Generalizing Teacher Networks for Effective Knowledge Distillation Across Student Architectures
Kuluhan Binici, Weiming Wu, Tulika Mitra
TL;DR
This work tackles the knowledge distillation capacity-gap between teacher and student networks by introducing Generic Teacher Networks (GTN), a one-off training procedure that yields a KD-aware generic teacher usable across a finite pool of student architectures. GTN grounds the teacher in the capacities of multiple reference students sampled from a weight-sharing supernet, using path sampling and a trainable distribution to expose the teacher to diverse student configurations without retraining for each pair. The method combines a conditioning loss and a dedicated architecture loss to regularize the teacher toward the combined capabilities of the student pool, followed by a standard KD phase to transfer knowledge to any target student. Empirical results on CIFAR-100 and ImageNet-200 show that GTN improves KD performance across random and NAS-derived students, with a constant overhead comparable to training a few specialized teachers, enabling scalable deployment across heterogeneous hardware platforms.
Abstract
Knowledge distillation (KD) is a model compression method that entails training a compact student model to emulate the performance of a more complex teacher model. However, the architectural capacity gap between the two models limits the effectiveness of knowledge transfer.
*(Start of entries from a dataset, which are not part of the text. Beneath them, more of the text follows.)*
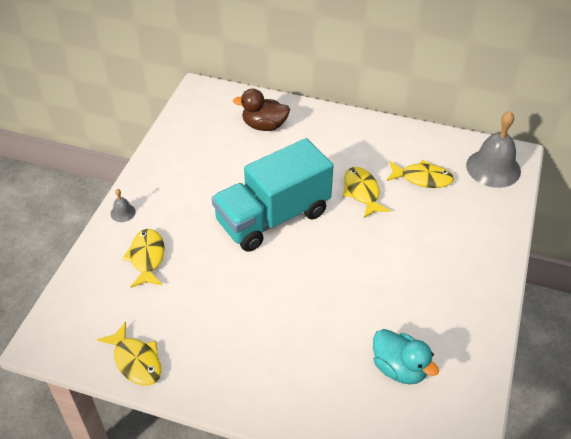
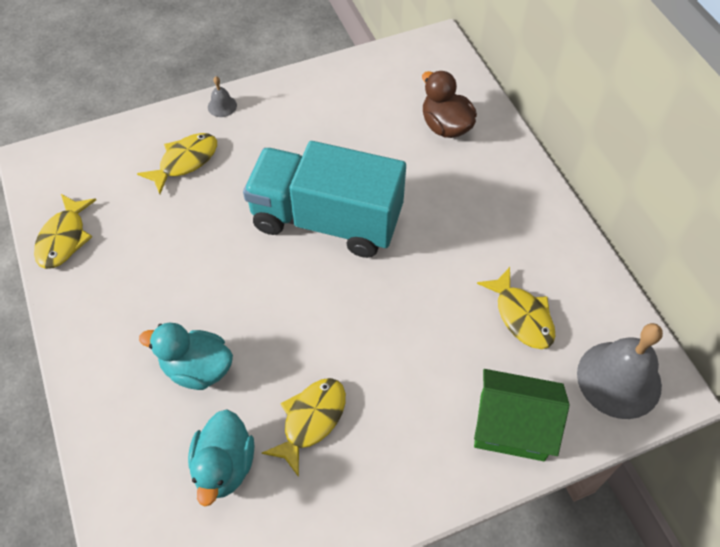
camera: 50 degrees right, 10 degrees up
(318, 343) = (197, 368): none -> turquoise duck
(362, 192) = (439, 273): yellow fish -> yellow fish (311, 420)
(484, 225) = (512, 426): none -> green house

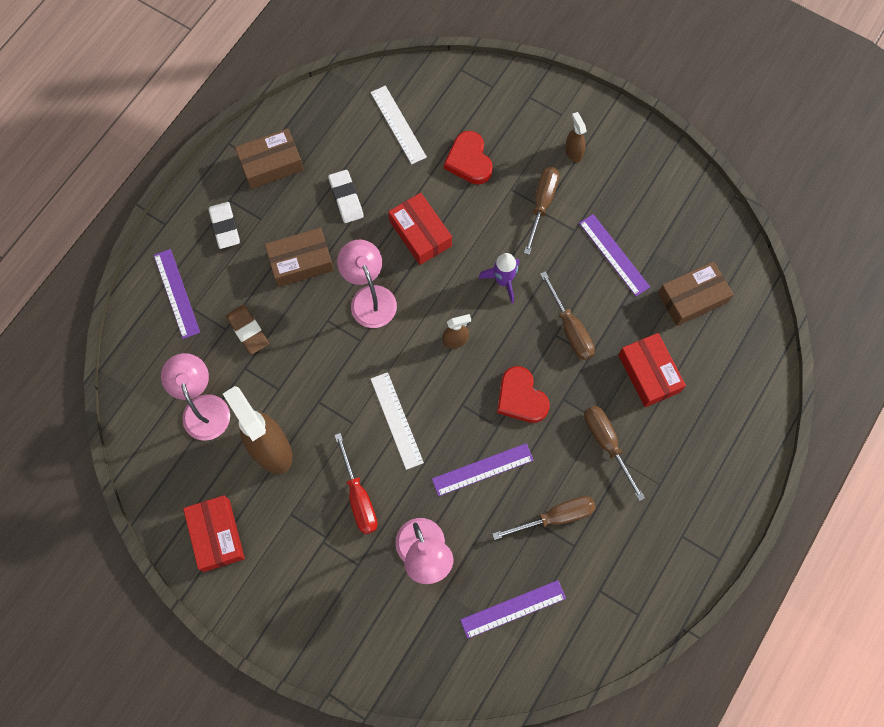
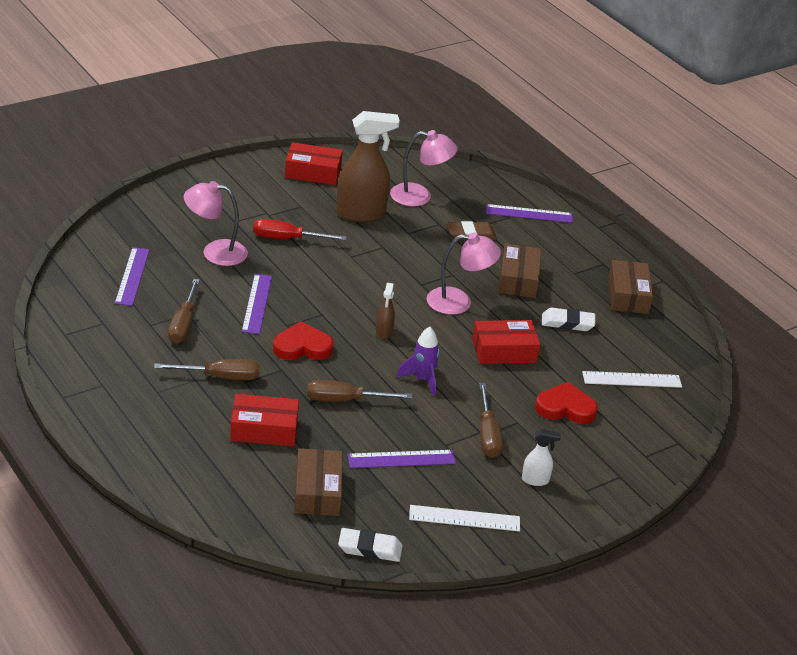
camera: 110 degrees right, 35 degrees down
(225, 227) = (577, 253): white eraser -> white eraser (370, 548)
(396, 420) = (336, 277): white ruler -> white ruler (464, 518)
(542, 204) = (487, 435): brown screwdriver -> brown screwdriver turned 45 degrees clockwise
(573, 152) = (535, 480): brown spray bottle -> white spray bottle

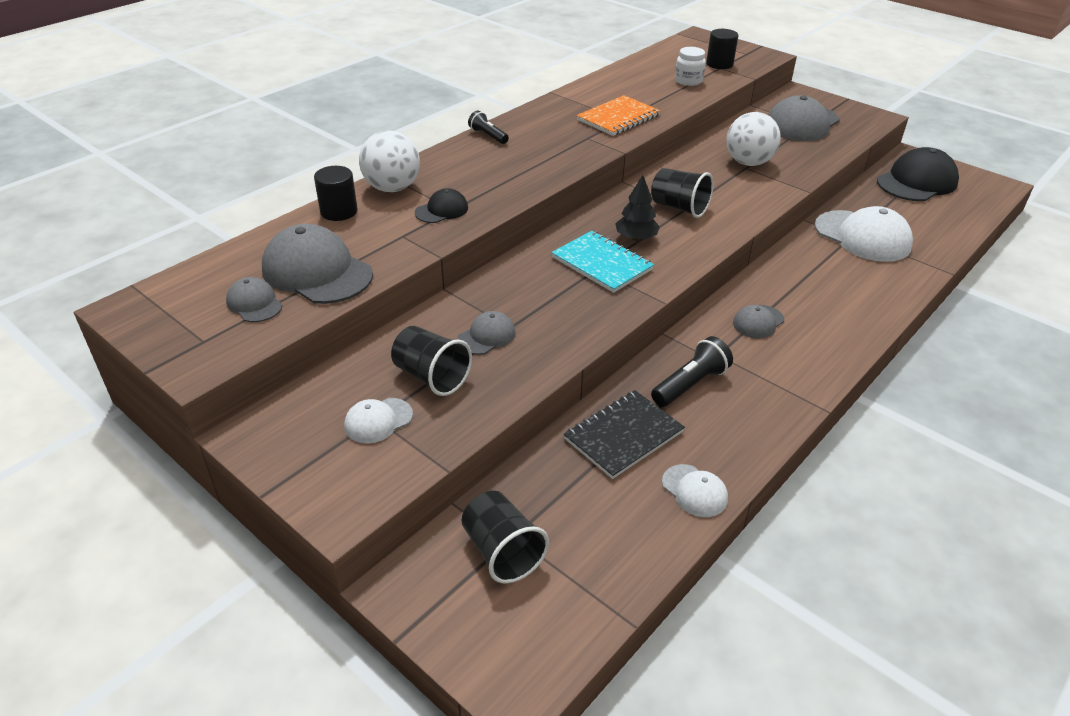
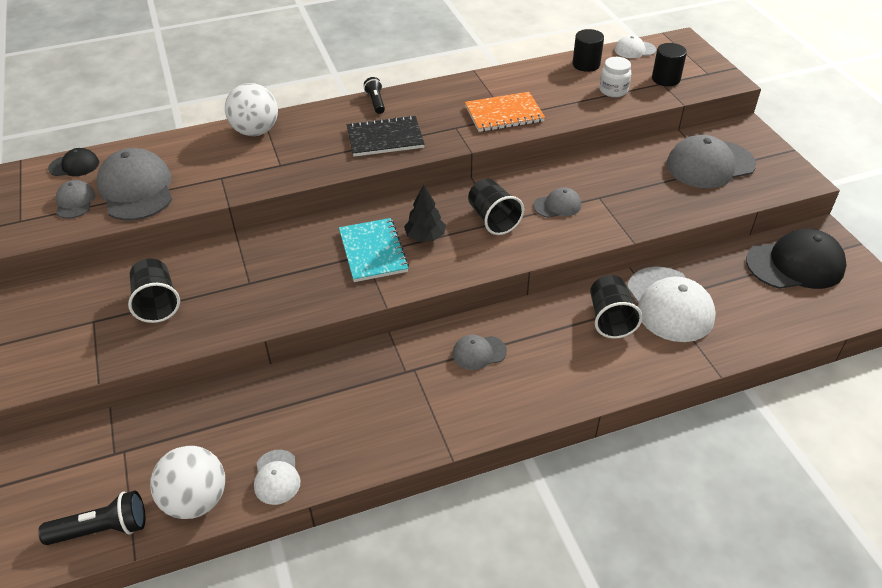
camera: 30 degrees right, 5 degrees up
(339, 211) = (199, 141): black cylinder -> black cylinder (586, 64)
(378, 421) = (92, 324): white cap -> white cap (634, 50)
(442, 210) = (270, 163): black cap -> black cap (74, 165)
(486, 336) = (225, 284): grey cap -> grey cap (557, 205)
(502, 552) = (105, 459): black cup -> black cup (610, 319)
(623, 435) = (271, 407): black notebook -> black notebook (385, 138)
(690, 384) = (364, 386): black flashlight -> black flashlight (102, 529)
(748, 162) = (607, 192): white ball -> white ball (196, 500)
Addressing this issue, previous works focused on customizing teacher-student pairs to improve compatibility, a computationally expensive process that needs to be repeated every time either model changes. Hence, these methods are impractical when a teacher model has to be compressed into different student models for deployment on multiple hardware devices with distinct resource constraints. In this work, we propose Generic Teacher Network (GTN), a one-off KD-aware training to create a generic teacher capable of effectively transferring knowledge to any student model sampled from a given finite pool of architectures. To this end, we represent the student pool as a weight-sharing supernet and condition our generic teacher to align with the capacities of various student architectures sampled from this supernet. Experimental evaluation shows that our method both improves overall KD effectiveness and amortizes the minimal additional training cost of the generic teacher across students in the pool.